- **Estratto del documento**
----------
Tra esse ci sono ancora famiglie tradizionali, il cui numero diminuisce ogni giorno,famiglie mononucleari, famiglie dove i coniugi sono divorziati e risposati,famiglie in cui la coppia genitoriale è costituita da divorziati conviventi, e infine famiglie in cui la coppia genitoriale è costituita da conviventi mai sposati.

Questa tipologia familiare si è formata per ultima e per analogia con le coppie conviventi di divorziati, ma si tratta di una scelta non obbligata, che potrebbe trasformare liberamente ,in seguito al matrimonio civile e/o religioso, la convivenza in una famiglia regolare.
Tuttavia,proprio questo tipo di aggregazione è quello che costituisce,come vedremo, il maggior pericolo per la famiglia futura.
A questo punto ci si rende conto, peraltro, di come il termine “famiglia” si sia svuotato del significato primigenio e abbia acquisito unicamente quello di “forma di aggregazione che ha per base una comune convivenza”.

Infatti, alle tipologie familiari precedentemente esaminate,per rendere più completo l’elenco, bisogna aggiungere le famiglie costituite da coppie omosessuali, anch’esse di recente formazione, non riconosciute dalla legge in molti paesi occidentali, ma ritenute valide in molti altri.
Inoltre, lo stesso fatto che la famiglia non sia più costituita, nella maggior parte dei casi, dagli elementi tradizionali che la caratterizzavano, fa sì che siano cambiate anche le sue finalità,le modalità di gestione e le responsabilità individuali dei suoi componenti. 



FINALITA’ DELLA FAMIGLIA 

Nel quadro di definizione della famiglia allo stato attuale, di cui non si sa ancora se sia sulla strada della ricostruzione di un nuovo modello che possa divenire quello definitivo o se sia pur sempre nella fase di destrutturazione, è lecito chiedersi quali fossero le finalità della famiglia di una volta e quali siano quelle di ciò che rimane oggi dell’istituto familiare.
----------
[Record memorizzati]

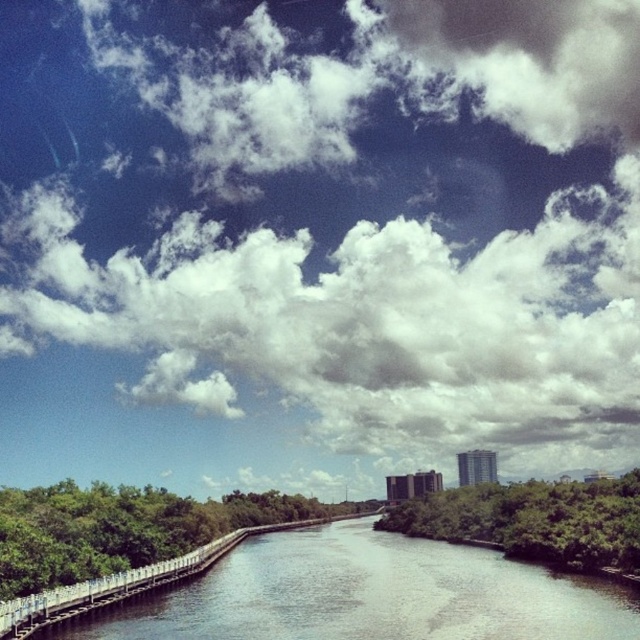
Does point (317, 609) come closer to viewer compared to point (104, 582)?

Yes, point (317, 609) is closer to viewer.

Is point (460, 600) behind point (19, 600)?

That is True.

Is point (376, 628) less distant than point (24, 600)?

Yes, point (376, 628) is closer to viewer.

You are a GUI agent. You are given a task and a screenshot of the screen. Output one action in this format:
    pyautogui.click(x=<x>, y=<y>)
    Task: Click on the greenish-gray concrete river at center
    Image resolution: width=640 pixels, height=640 pixels.
    Given the screenshot: What is the action you would take?
    pyautogui.click(x=365, y=595)

Is point (410, 1) closer to camera compared to point (8, 637)?

No, it is not.

The width and height of the screenshot is (640, 640). What do you see at coordinates (369, 227) in the screenshot? I see `white fluffy cloud at upper center` at bounding box center [369, 227].

Where is `white fluffy cloud at upper center`? This screenshot has height=640, width=640. white fluffy cloud at upper center is located at coordinates (369, 227).

Can you confirm if white fluffy cloud at upper center is taller than greenish-gray concrete river at center?

Indeed, white fluffy cloud at upper center has a greater height compared to greenish-gray concrete river at center.

Is white fluffy cloud at upper center further to camera compared to greenish-gray concrete river at center?

Yes, white fluffy cloud at upper center is further from the viewer.

This screenshot has width=640, height=640. I want to click on white fluffy cloud at upper center, so click(369, 227).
----------
- **Consegna A**
Ricopia fedelmente il brano del testo sulla famiglia che comincia con "Tuttavia,proprio questo tipo" e finisce con "in molti altri.".
- **Consegna B**
Ripeti tali e quali le righe dell'elenco, partendo da quella che contiene "The width and" e arrivando a quella che contiene "Can you confirm", entrambe comprese.
Il testo sulla famiglia e l'elenco hanno origini diverse.

- **Risposta A**
Tuttavia,proprio questo tipo di aggregazione è quello che costituisce,come vedremo, il maggior pericolo per la famiglia futura.
A questo punto ci si rende conto, peraltro, di come il termine “famiglia” si sia svuotato del significato primigenio e abbia acquisito unicamente quello di “forma di aggregazione che ha per base una comune convivenza”.

Infatti, alle tipologie familiari precedentemente esaminate,per rendere più completo l’elenco, bisogna aggiungere le famiglie costituite da coppie omosessuali, anch’esse di recente formazione, non riconosciute dalla legge in molti paesi occidentali, ma ritenute valide in molti altri.

- **Risposta B**
The width and height of the screenshot is (640, 640). What do you see at coordinates (369, 227) in the screenshot? I see `white fluffy cloud at upper center` at bounding box center [369, 227].

Where is `white fluffy cloud at upper center`? This screenshot has height=640, width=640. white fluffy cloud at upper center is located at coordinates (369, 227).

Can you confirm if white fluffy cloud at upper center is taller than greenish-gray concrete river at center?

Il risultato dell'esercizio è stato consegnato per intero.